++++ Supplied material

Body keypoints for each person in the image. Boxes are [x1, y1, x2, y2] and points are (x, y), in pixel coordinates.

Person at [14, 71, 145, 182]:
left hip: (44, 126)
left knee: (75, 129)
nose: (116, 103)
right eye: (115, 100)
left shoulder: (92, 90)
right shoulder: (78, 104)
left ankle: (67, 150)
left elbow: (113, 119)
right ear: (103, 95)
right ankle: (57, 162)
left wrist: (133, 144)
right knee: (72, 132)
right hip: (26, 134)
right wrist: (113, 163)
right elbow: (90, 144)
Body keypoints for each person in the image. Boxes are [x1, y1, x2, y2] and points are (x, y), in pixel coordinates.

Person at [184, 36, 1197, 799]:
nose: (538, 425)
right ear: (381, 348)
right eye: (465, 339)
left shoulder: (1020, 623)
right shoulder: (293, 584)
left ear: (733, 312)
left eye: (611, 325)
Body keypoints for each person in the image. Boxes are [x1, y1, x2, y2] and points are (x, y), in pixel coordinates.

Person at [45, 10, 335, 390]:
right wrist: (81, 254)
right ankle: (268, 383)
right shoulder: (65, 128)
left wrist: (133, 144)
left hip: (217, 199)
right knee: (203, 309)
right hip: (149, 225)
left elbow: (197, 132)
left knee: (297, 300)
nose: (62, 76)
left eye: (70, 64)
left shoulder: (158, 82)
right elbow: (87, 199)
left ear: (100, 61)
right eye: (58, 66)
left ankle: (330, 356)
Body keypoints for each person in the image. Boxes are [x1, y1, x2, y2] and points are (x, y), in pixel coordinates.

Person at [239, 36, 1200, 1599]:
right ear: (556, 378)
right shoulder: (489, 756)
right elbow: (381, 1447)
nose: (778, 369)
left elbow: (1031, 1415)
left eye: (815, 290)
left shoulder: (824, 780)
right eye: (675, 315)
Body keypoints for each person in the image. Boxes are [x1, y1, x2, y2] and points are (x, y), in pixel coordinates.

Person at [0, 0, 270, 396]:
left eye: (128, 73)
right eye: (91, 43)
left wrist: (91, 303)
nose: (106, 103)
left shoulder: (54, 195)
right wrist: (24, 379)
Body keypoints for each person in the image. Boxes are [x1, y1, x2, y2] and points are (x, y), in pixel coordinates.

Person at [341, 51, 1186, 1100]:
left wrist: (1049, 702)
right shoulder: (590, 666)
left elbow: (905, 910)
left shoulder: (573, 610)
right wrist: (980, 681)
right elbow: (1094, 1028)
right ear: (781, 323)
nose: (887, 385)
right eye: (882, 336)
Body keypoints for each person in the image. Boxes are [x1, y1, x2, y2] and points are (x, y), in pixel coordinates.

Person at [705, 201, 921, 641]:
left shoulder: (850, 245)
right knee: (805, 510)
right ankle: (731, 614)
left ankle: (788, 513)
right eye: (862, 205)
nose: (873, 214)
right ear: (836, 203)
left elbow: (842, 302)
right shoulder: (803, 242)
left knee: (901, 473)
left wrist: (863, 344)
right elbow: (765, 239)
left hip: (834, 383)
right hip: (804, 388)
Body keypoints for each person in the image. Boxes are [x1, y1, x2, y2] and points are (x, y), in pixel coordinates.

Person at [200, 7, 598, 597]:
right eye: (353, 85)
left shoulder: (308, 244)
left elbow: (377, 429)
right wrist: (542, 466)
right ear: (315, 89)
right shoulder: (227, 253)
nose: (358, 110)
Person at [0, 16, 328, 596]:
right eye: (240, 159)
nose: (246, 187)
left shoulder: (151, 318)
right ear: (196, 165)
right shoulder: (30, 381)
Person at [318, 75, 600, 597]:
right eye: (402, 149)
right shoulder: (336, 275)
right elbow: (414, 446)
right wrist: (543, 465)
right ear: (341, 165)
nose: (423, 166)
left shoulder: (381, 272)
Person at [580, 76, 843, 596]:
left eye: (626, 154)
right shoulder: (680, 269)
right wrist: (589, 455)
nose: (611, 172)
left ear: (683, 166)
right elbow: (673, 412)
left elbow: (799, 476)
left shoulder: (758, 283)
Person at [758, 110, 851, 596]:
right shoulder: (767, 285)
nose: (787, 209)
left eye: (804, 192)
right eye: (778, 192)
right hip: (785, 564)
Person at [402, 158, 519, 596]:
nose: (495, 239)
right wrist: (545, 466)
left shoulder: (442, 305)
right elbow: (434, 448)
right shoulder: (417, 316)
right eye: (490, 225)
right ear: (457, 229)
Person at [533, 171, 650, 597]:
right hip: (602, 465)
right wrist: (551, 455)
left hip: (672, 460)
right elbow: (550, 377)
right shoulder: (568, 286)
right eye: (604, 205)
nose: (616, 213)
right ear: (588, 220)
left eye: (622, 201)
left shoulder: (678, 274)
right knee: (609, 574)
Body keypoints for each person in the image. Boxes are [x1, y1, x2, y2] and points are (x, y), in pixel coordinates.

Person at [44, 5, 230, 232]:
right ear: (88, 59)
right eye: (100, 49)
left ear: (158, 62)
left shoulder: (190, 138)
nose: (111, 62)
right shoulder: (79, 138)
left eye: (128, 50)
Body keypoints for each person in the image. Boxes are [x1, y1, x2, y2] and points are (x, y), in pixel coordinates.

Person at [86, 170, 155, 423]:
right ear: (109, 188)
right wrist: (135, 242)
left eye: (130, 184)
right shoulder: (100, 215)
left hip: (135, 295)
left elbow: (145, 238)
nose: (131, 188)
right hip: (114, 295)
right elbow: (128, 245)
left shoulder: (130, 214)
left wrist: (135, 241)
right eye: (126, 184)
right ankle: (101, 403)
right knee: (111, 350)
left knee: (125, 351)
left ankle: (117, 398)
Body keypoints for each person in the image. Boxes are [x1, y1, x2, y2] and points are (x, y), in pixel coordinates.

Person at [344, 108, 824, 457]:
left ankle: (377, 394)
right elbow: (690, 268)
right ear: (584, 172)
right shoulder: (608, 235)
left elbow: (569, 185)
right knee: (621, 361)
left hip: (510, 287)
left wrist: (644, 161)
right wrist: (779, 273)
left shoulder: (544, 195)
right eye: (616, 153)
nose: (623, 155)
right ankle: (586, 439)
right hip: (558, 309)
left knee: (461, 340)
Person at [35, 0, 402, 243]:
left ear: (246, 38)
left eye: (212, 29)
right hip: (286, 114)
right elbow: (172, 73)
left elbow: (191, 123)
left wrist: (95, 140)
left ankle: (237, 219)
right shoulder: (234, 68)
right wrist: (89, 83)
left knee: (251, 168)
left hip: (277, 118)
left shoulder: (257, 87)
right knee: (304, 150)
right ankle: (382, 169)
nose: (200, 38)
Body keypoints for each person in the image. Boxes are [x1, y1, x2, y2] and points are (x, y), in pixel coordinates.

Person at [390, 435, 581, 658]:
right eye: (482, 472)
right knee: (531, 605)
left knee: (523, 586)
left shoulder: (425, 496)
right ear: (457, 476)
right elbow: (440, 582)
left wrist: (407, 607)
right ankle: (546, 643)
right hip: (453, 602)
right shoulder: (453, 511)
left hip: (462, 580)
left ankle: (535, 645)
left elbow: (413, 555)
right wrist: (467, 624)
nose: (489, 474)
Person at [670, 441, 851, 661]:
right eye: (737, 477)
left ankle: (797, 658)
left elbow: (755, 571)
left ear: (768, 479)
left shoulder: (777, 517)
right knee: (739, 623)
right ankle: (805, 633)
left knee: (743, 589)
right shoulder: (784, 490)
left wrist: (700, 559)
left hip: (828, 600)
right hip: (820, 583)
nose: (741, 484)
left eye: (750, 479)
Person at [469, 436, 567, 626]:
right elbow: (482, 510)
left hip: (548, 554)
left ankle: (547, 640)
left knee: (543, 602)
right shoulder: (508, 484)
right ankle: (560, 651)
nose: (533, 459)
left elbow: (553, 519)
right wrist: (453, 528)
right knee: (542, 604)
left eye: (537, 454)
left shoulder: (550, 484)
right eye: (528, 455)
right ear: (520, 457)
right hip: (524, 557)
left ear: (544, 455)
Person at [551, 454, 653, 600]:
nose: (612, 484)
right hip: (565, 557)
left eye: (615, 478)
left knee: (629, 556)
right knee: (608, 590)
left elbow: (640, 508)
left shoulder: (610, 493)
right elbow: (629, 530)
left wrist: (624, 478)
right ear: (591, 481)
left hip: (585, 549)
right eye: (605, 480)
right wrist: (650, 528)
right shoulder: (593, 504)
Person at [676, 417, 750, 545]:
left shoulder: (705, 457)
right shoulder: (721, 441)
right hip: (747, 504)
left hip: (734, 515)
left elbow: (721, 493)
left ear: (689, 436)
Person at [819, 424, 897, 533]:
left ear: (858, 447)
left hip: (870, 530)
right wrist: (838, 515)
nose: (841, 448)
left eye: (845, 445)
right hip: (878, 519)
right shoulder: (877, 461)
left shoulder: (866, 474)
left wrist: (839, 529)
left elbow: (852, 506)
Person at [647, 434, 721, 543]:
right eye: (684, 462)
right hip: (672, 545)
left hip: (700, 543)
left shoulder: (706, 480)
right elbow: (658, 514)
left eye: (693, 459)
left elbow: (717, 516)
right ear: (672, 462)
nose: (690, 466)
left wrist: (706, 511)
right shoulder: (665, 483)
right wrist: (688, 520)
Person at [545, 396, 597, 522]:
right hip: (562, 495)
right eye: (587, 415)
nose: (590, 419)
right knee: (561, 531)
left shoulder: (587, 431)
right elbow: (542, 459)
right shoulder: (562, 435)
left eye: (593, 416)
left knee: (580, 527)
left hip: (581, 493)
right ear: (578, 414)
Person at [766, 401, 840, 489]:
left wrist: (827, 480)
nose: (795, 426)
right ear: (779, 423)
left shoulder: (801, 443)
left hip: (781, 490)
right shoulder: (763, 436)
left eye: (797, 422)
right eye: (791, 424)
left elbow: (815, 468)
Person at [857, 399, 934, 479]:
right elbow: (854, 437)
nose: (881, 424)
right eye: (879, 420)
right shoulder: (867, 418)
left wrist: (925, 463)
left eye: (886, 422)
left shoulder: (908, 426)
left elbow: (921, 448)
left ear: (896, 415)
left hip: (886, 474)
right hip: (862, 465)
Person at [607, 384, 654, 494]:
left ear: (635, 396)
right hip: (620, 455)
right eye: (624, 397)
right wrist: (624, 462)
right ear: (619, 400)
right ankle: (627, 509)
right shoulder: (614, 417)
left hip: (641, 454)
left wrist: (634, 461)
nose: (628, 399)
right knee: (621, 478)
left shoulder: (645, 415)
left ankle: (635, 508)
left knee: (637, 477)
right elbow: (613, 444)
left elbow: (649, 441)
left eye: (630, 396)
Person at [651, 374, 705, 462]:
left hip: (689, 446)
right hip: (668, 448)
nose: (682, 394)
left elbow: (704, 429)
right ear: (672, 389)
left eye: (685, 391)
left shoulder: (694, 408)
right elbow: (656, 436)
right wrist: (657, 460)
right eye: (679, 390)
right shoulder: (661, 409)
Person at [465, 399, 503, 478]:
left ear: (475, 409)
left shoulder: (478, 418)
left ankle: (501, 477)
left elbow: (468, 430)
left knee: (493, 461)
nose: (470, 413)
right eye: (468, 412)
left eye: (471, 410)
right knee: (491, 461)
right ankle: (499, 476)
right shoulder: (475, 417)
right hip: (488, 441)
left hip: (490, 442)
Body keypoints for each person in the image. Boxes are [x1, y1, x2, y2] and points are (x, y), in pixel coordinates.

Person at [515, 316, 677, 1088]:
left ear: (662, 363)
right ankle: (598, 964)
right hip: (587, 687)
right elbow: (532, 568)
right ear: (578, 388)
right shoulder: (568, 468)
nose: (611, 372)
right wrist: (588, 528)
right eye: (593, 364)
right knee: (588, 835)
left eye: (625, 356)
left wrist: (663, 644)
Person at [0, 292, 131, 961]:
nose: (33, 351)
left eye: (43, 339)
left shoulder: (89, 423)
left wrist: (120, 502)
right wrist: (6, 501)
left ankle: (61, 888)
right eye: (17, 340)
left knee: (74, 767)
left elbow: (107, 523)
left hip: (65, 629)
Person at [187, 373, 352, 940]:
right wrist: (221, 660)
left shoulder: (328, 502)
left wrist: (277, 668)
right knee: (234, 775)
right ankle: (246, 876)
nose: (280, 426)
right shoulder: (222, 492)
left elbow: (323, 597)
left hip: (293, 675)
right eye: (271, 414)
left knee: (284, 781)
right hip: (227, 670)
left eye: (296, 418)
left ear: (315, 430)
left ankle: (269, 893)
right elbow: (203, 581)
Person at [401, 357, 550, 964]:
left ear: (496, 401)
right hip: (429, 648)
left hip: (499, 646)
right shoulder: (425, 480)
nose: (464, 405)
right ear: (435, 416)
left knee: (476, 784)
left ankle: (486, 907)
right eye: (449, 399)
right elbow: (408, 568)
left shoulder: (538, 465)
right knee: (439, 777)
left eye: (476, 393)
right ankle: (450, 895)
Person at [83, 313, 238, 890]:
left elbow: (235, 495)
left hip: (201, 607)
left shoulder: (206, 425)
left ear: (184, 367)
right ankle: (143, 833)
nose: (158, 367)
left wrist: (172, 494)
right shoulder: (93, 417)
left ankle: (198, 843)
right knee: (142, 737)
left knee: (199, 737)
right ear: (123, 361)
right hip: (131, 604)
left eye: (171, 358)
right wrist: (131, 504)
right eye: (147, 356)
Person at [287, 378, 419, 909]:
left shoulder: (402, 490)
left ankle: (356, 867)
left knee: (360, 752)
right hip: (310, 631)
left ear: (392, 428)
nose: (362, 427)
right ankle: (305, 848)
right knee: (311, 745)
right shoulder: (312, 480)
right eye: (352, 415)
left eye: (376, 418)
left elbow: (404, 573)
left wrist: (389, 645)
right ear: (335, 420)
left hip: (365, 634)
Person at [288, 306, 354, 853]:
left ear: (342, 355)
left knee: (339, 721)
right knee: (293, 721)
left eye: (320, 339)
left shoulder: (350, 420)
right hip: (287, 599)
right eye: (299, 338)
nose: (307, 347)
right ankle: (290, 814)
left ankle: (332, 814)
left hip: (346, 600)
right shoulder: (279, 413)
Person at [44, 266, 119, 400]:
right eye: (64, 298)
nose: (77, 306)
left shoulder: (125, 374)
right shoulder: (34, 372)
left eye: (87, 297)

++++++++

* **Task brief**
Output, from the data above, the lines from the line with "right shoulder: (417, 316)" to the line with "nose: (111, 62)" exactly as they stand, both ends included and nothing else.

* **Written solution**
right shoulder: (417, 316)
right eye: (490, 225)
right ear: (457, 229)
Person at [533, 171, 650, 597]:
right hip: (602, 465)
right wrist: (551, 455)
left hip: (672, 460)
right elbow: (550, 377)
right shoulder: (568, 286)
right eye: (604, 205)
nose: (616, 213)
right ear: (588, 220)
left eye: (622, 201)
left shoulder: (678, 274)
right knee: (609, 574)
Body keypoints for each person in the image. Boxes are [x1, y1, x2, y2] and points are (x, y), in pixel coordinates.

Person at [44, 5, 230, 232]:
right ear: (88, 59)
right eye: (100, 49)
left ear: (158, 62)
left shoulder: (190, 138)
nose: (111, 62)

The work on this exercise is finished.